Major cellular telecommunication system types include those operating according to the Global Services for Mobile (GSM) Standard, the TIA/EIA/IS-95 Mobile Station-Base Station Compatibility Standard for Dual Mode Wideband Spread Spectrum Cellular Systems (IS-95), the TIA/EIA/IS-136 Mobile Station-Base Station Compatibility Standard (IS-136), the TIA/EIA/IS-707 Spread Spectrum cdma2000 Standard (IS-2000), TIA/EIA 533 Analog Standard (AMPS/TACS), and UMTS. Other major cellular systems include, but are not limited to, those operating in the personal communications system (PCS) band according to the IS-95 based ANSI-J-STD-008 1.8-2.0 GHz standard, or those operating according to the GSM-based PCS 1900 (19000 MHz frequency range) standard.
Currently, most of the major cellular system standards are implementing data services into its digital cellular specification. For most of the standards, the data service specifications have been finalized, or are being finalized.
One data service specification includes a radio link protocol (RLP) that can be utilized to provide an octet stream service over forward and reverse traffic channels. The octet stream service carries variable length data packets of the point-to-point protocol layer. The RLP divides the point-to-point protocol packets into traffic channel frames for transmission. The traffic channel frames form the physical layer transmission frames. There is no direct relationship between the point-to-point protocol packets and the traffic channel frames.
A large packet may span several traffic channel frames, or a single traffic channel frame can include all or part of several point-to-point packets. The RLP does not take the higher level traffic channel framing into account, but operates on a featureless octet stream, delivering the octets to the system multiplex sublayer for transmission in the order the octets are received from the point-to-point layer. The data may be transmitted on the traffic channel as primary traffic or, for example, along with speech, as secondary traffic. The RLP generates and supplies one frame to the multiple sublayer every 20 milliseconds (ms). The size of the RLP frame depends on the type and size of the transmission frame available for transmitting the RLP frame.
The foregoing is but one example of the data transmission protocol layer in a major cellular system standard, for use in transmission of data and data packets. Other standards also possess similar data transmission protocols used for transmission of data packets.
The majority of the data transmission protocols include a finite timer for insuring data transmission sessions do not dominate system resources. Such data transmission protocols include 3G-1X fundamental channel (FCH) capabilities. For example, once a data transmission session is established, the timer can be activated to measure an amount of time elapsed between consecutively received/transmitted data packets. That is, after a first packet is received/transmitted, the finite timer is initiated. If a subsequent packet is not received/transmitted before the timer expires, the telecommunication system will de-activate (make dormant) the data session in favor of freeing up resources for use by other data or speech sessions.

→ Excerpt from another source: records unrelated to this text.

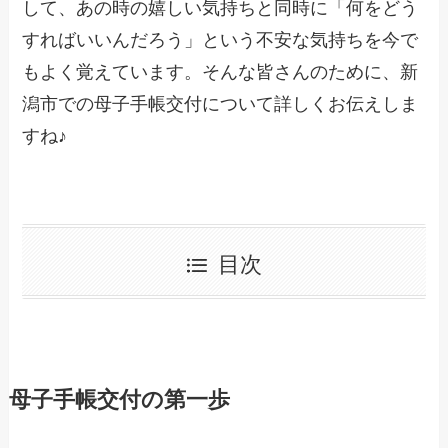
して、あの時の嬉しい気持ちと同時に「何をどう
すればいいんだろう」という不安な気持ちを今で
もよく覚えています。そんな皆さんのために、新
潟市での母子手帳交付について詳しくお伝えしま
すね♪
目次
母子手帳交付の第一歩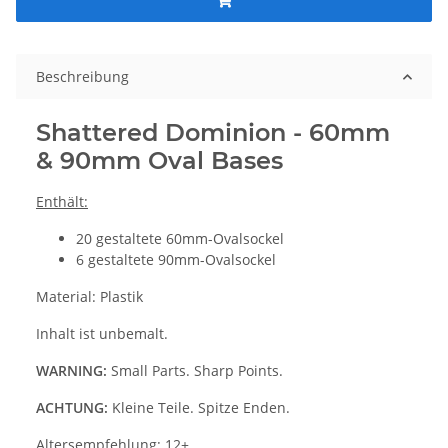
Beschreibung
Shattered Dominion - 60mm
& 90mm Oval Bases
Enthält:
20 gestaltete 60mm-Ovalsockel
6 gestaltete 90mm-Ovalsockel
Material: Plastik
Inhalt ist unbemalt.
WARNING:
Small Parts. Sharp Points.
ACHTUNG:
Kleine Teile. Spitze Enden.
Altersempfehlung: 12+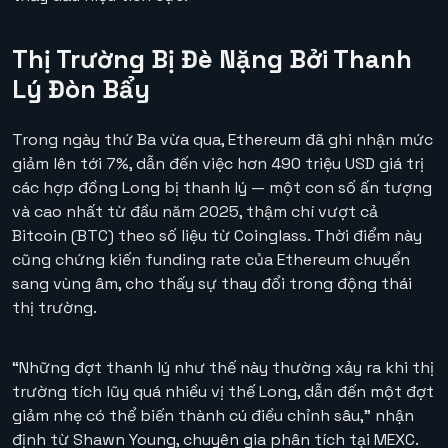
Thị Trường Bị Đè Nặng Bởi Thanh
Lý Đòn Bẩy
Trong ngày thứ Ba vừa qua, Ethereum đã ghi nhận mức
giảm lên tới 7%, dẫn đến việc hơn 490 triệu USD giá trị
các hợp đồng Long bị thanh lý — một con số ấn tượng
và cao nhất từ đầu năm 2025, thậm chí vượt cả
Bitcoin (BTC) theo số liệu từ Coinglass. Thời điểm này
cũng chứng kiến funding rate của Ethereum chuyển
sang vùng âm, cho thấy sự thay đổi trong động thái
thị trường.
“Những đợt thanh lý như thế này thường xảy ra khi thị
trường tích lũy quá nhiều vị thế Long, dẫn đến một đợt
giảm nhẹ có thể biến thành cú điều chỉnh sâu,” nhận
định từ Shawn Young, chuyên gia phân tích tại MEXC.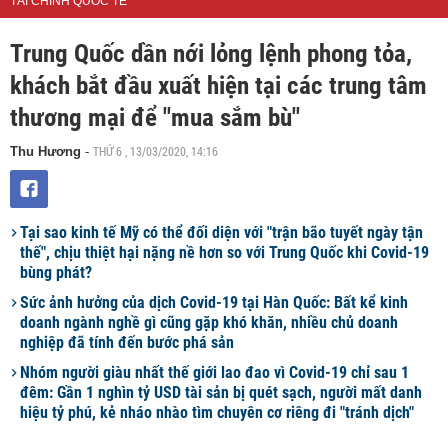
TÀI CHÍNH QUỐC TẾ
Trung Quốc dần nới lỏng lệnh phong tỏa,
khách bắt đầu xuất hiện tại các trung tâm
thương mại để "mua sắm bù"
THỨ 6 , 13/03/2020, 14:16
Thu Hương
-
Tại sao kinh tế Mỹ có thể đối diện với "trận bão tuyết ngày tận
thế", chịu thiệt hại nặng nề hơn so với Trung Quốc khi Covid-19
bùng phát?
Sức ảnh hưởng của dịch Covid-19 tại Hàn Quốc: Bất kể kinh
doanh ngành nghề gì cũng gặp khó khăn, nhiều chủ doanh
nghiệp đã tính đến bước phá sản
Nhóm người giàu nhất thế giới lao đao vì Covid-19 chỉ sau 1
đêm: Gần 1 nghìn tỷ USD tài sản bị quét sạch, người mất danh
hiệu tỷ phú, kẻ nháo nhào tìm chuyên cơ riêng đi "tránh dịch"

Although the use of a timer in telecommunications systems insure system resources are not unnecessarily dominated by one or more data sessions, the use of a uniform timer does not take into consideration data sessions that may have packets that are generated in a substantially periodic nature. Such data sessions may include, but are not limited to heart beat retrieval systems that access weather, traffic, stock and other information. Typically, these types of data sessions require a very small amount of data to be transmitted very frequently, which can lead to a data session being maintained for a long period of time unite a finite value expires.
In general, a 3G-1X high-speed wireless packet data network is based on a circuit-based physical layer channel. Physical channels can be temporarily assigned to users while they are sending or receiving packet data traffic. The channel can be taken away when the mobile is idle (i.e., not sending or receiving data for some period of time). The period of time is commonly referred to as inactivity time. In current deployments, the inactivity timer is a static timer that is typically provisioned per subscriber or at the system level.
Thus, the current handling of how the 3G-1X fundamental channel (FCH) is removed from the users after a period of inactivity is based on system-level or subscriber-provisioned static timers. The present inventors have concluded that a need exists for an adaptive packet inactivity timer that can also be set at a system level. The present inventors believe that it is desirable to have an adaptive packet inactivity timer that changes behavior based on a user's QoS (Quality of Service) level or other user attribute.